**节选段落**
和许多人一样,我得知艾玛·雷耶斯的名字源于马尔克斯对她的推崇。然而她的主业是一名画家,这本书在她逝世之后才得以面世,因为她一直拒绝公开这些私人信件,直到去世前才同意出版。这段轶事又给她增添了不少神秘色彩。这让我不仅对这本书,也对她本人及其画作有极大的兴趣。网络中搜到的信息有限,零星的几部绘画作品中可以看出她用色大胆,充满了激情和力量,毕加索也对她的画作青眼有加。她是被遗弃的孤儿,从修道院中出来后才学习了文字绘画,之后辗转各地,先后到过布宜诺斯艾利斯,耶路撒冷,罗马,华盛顿等地,最后定居巴黎。她交友广阔,见多识广,是一位勇敢、坚强的女性艺术家。
《我在秘密生长》收录了23封信,是她写给挚友哥伦比亚学者赫曼·阿西涅加斯的,主要讲述了她的童年往事。这本书的迷人之处在于里面都是真实发生的事情,她的叙述天然去雕饰,用孩童纯真的双眼描述了自己的经历,叙述轻盈乐观,使我们读起来并不觉得过于苦闷压抑。因为是私人信件,没有过多的写作技巧,只是平铺直叙,然而正是这种质朴和单纯赋予文字一种魅力,好像口口相传的民间传说,吸引人想要一直听下去。这本书令人心碎之处恰恰也在于是真实发生的事情。她的抚养人(无法确定是否为生母)对她和姐姐几乎不管不问,经常把她们关在家中,打骂,忽视,让她们忍饥挨饿都是家常便饭,幼小的她们还要承担家中的杂务。她亲眼看着同病相怜的私生子被遗弃,从一开始她便不敢缔结亲密关系,只敢称呼这个柔弱可爱的生命为“小孩”,因为下意识地她便知道,母爱亲情是奢望。然而这仅仅是分离的开始,她和姐姐也被遗弃了,她们孤立无援,在宗教森严的修道院中默守着身世的秘密。经历过女孩之间的排挤,她们逐渐适应了做工、祈祷的刻板生活。然而残酷的命运并没有放过她,修道院中一个小女孩有臆想症,藏着一个玩具当做与外界沟通的信使,艾玛和她的朋友们一起偷偷地帮助“喂养”这个信使,他为她们带来外界的消息和新奇的故事,这些精神食粮是女孩们唯一的希望和乐趣,她们通过这样的方式牢固地团结在一起,分担着修道院中生活的孤独和贫乏。可是在修女们看来,患有臆想症的女孩不能存在其中,于是她们的朋友被赶走了。这对小艾玛来说无异于一场精神的疟疾,在制度严格的修道院里,她没有反抗的能力和空间,身体却无法控制地开始不断的尿床,虽然最终这次心理疾病被修女们用冷硬的手段改好了,但心灵的创伤永远存在。她的内心种下了反抗,寻求自由的种子,道貌岸然的神父使她再也无法忍受整个修道院、修女们及所有的一切,她孤立无援,但也更加坚强。因为“迈步走进外面的世界之前,我发觉自己很久之前就不再是小女孩了。”19岁时,她终于逃离了修道院,用在那里习得的绘画刺绣技术独立于世,开始了追寻自由意志和艺术生活的旅途。

**任务目标**
把选段里从“和许多人一样,我得知艾玛·雷”起到“一位勇敢、坚强的女性艺术家。”止的文字一字不差地抄出来,开头和结尾的词都要算在内。 只根据选段本身作答。

**已保存的数据条目**
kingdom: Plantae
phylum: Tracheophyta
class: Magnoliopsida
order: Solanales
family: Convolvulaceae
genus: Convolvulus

**参考解答**
和许多人一样,我得知艾玛·雷耶斯的名字源于马尔克斯对她的推崇。然而她的主业是一名画家,这本书在她逝世之后才得以面世,因为她一直拒绝公开这些私人信件,直到去世前才同意出版。这段轶事又给她增添了不少神秘色彩。这让我不仅对这本书,也对她本人及其画作有极大的兴趣。网络中搜到的信息有限,零星的几部绘画作品中可以看出她用色大胆,充满了激情和力量,毕加索也对她的画作青眼有加。她是被遗弃的孤儿,从修道院中出来后才学习了文字绘画,之后辗转各地,先后到过布宜诺斯艾利斯,耶路撒冷,罗马,华盛顿等地,最后定居巴黎。她交友广阔,见多识广,是一位勇敢、坚强的女性艺术家。